When a deer crosses your path this August and September, the Wisconsin DNR has a simple favor to ask: record it.

Operation Deer Watch will run through Sept. 30, and all Wisconsin residents have to do is keep their eyes open for any does, fawns and bucks traipsing by.

Residents, land owners, farmers, gardeners, hunters and just about anyone who sees a deer can report what they saw online to the DNR.

Wildlife population and harvest assessment specialist Brian Dhuey said the department will use those totals along with information gathered by DNR employees to track and monitor the deer herd size.

Findings from the population totals will be used to set tag quotas for hunters and help the department monitor the Wisconsin’s habitat.

Regardless of hunting status, Dhuey said the operation is a program for everyone in Wisconsin.

“You don’t have to be a hunter to participate,” Dhuey said.

In 2017, in the northwest farm region of the state — of which Chippewa County is part of — residents recorded 26 does and 16 fawns.
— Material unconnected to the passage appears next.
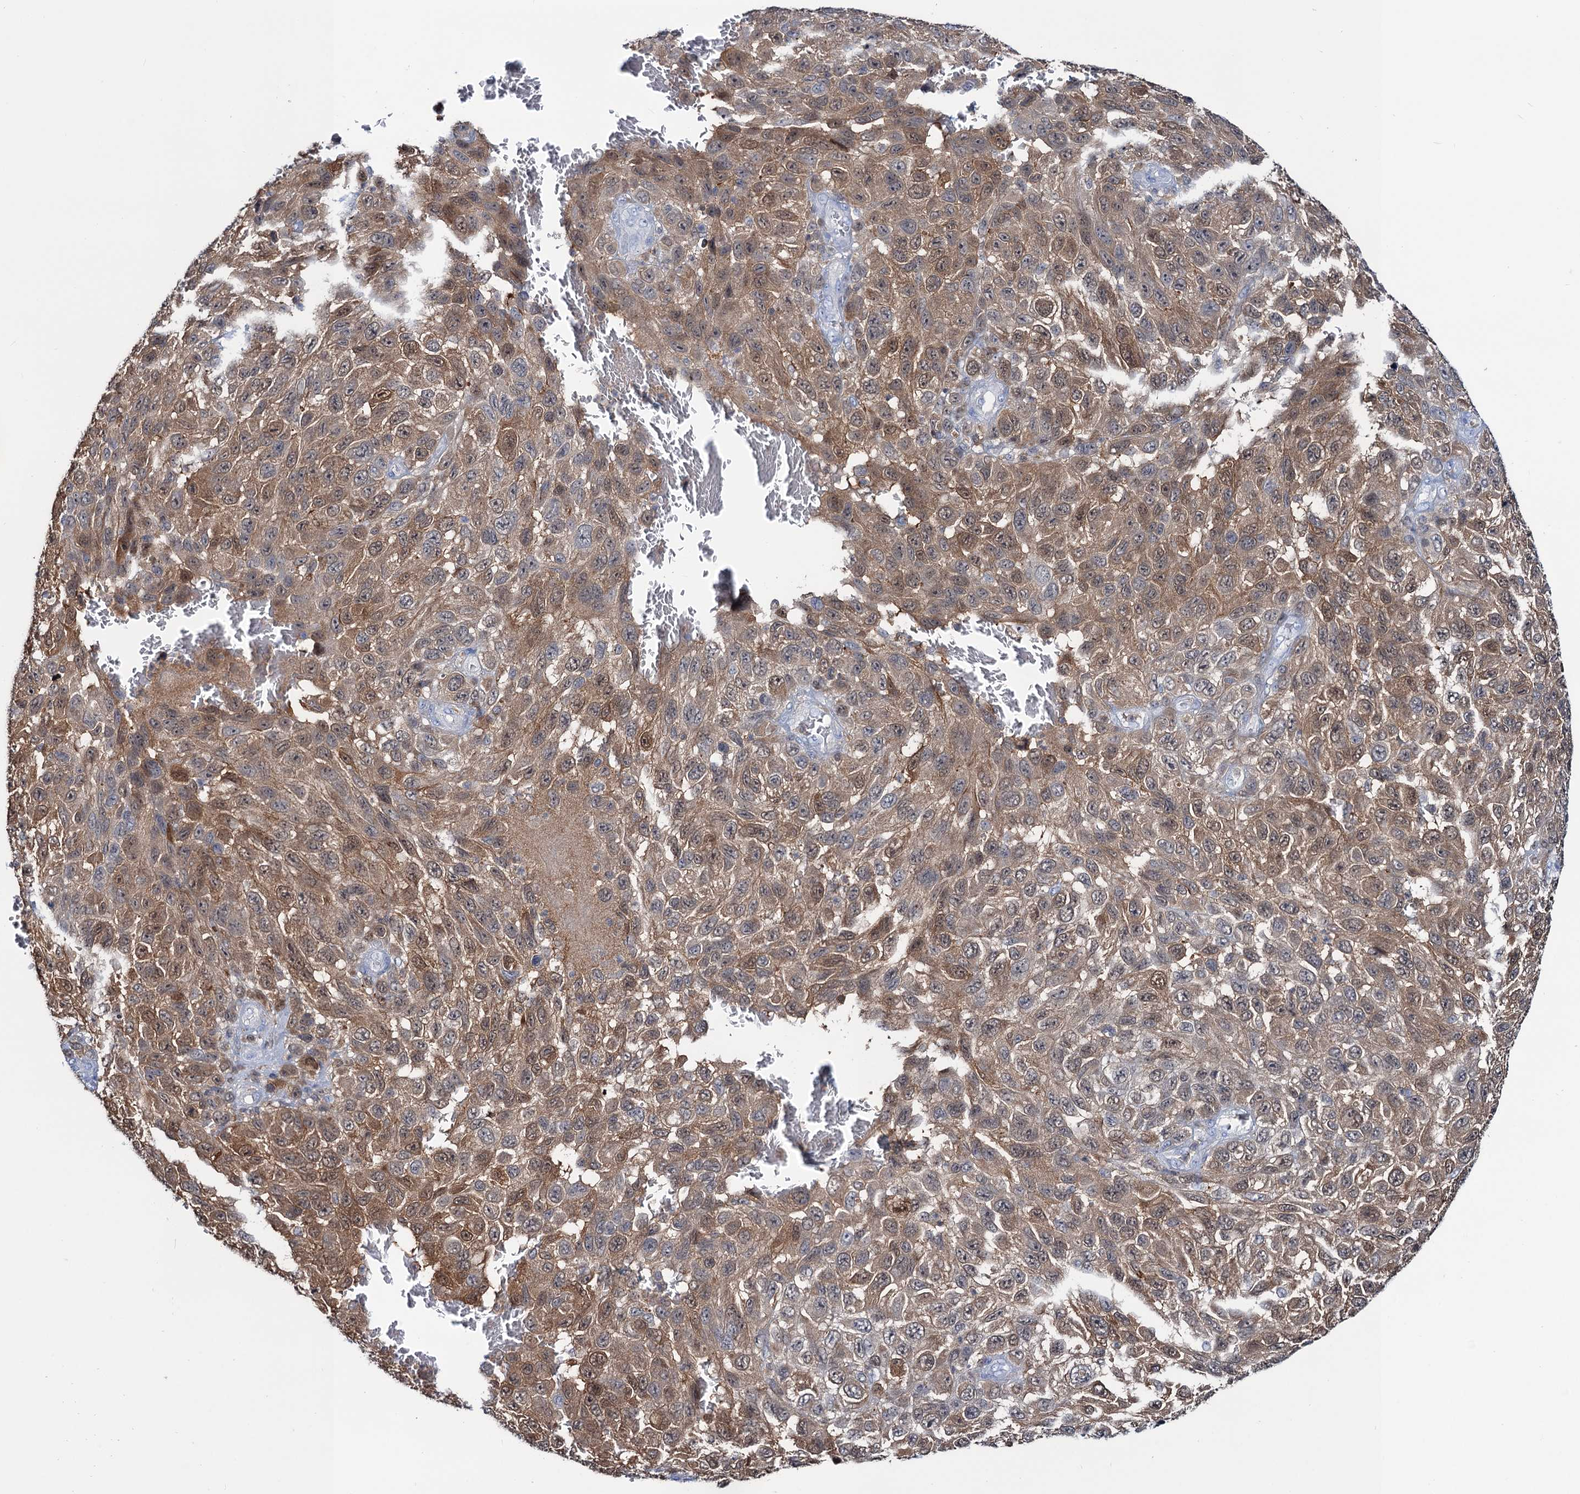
{"staining": {"intensity": "moderate", "quantity": ">75%", "location": "cytoplasmic/membranous,nuclear"}, "tissue": "melanoma", "cell_type": "Tumor cells", "image_type": "cancer", "snomed": [{"axis": "morphology", "description": "Normal tissue, NOS"}, {"axis": "morphology", "description": "Malignant melanoma, NOS"}, {"axis": "topography", "description": "Skin"}], "caption": "Moderate cytoplasmic/membranous and nuclear expression is present in about >75% of tumor cells in malignant melanoma. The staining was performed using DAB (3,3'-diaminobenzidine) to visualize the protein expression in brown, while the nuclei were stained in blue with hematoxylin (Magnification: 20x).", "gene": "FAH", "patient": {"sex": "female", "age": 96}}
Those totals are the third lowest among the nine total regions.

The summer watch among DNR employees recorded 139 does and 119 fawns in the region in 2017.

Participants in the operation can only count deer they see from dawn to dusk, and residents should be wary of deer they see regularly, as consistently recording the deer a driver sees on their morning commute, Dhuey warned, could impact the population totals.

Dead deer should not be counted during the watch.

When reporting their findings, the department asks that participants record the number of does and fawns, does without fawns, lone fawns, bucks, unknown deer, the date, their deer management zone and county.

James Morning, chair of the Chippewa County Deer Advisory Council, said the operation helps the local councils — who set quotas for deer tags based off of DNR and local input — helps Wisconsin keep its hunting tradition strong and healthy, which in turn propels tourism.

This year, Morning said he’s heard mixed responses from watchers who have both seen and not seen many deer.

Morning will also be attending the statewide Deer and Elk Advisory Committee meeting on Aug. 11, where members will meet to discuss hunting rules, regulations and impacts on the herds. The committees, Morning said, play an active role in improving conditions for all of Wisconsin’s various wildlife enthusiasts and populations, including turkey, grouse and wolf.

But tracking the deer, Morning said, is about more than a hunting passion — it’s about preserving the state’s wildlife.

“Some of us really care about the deer,” Morning said.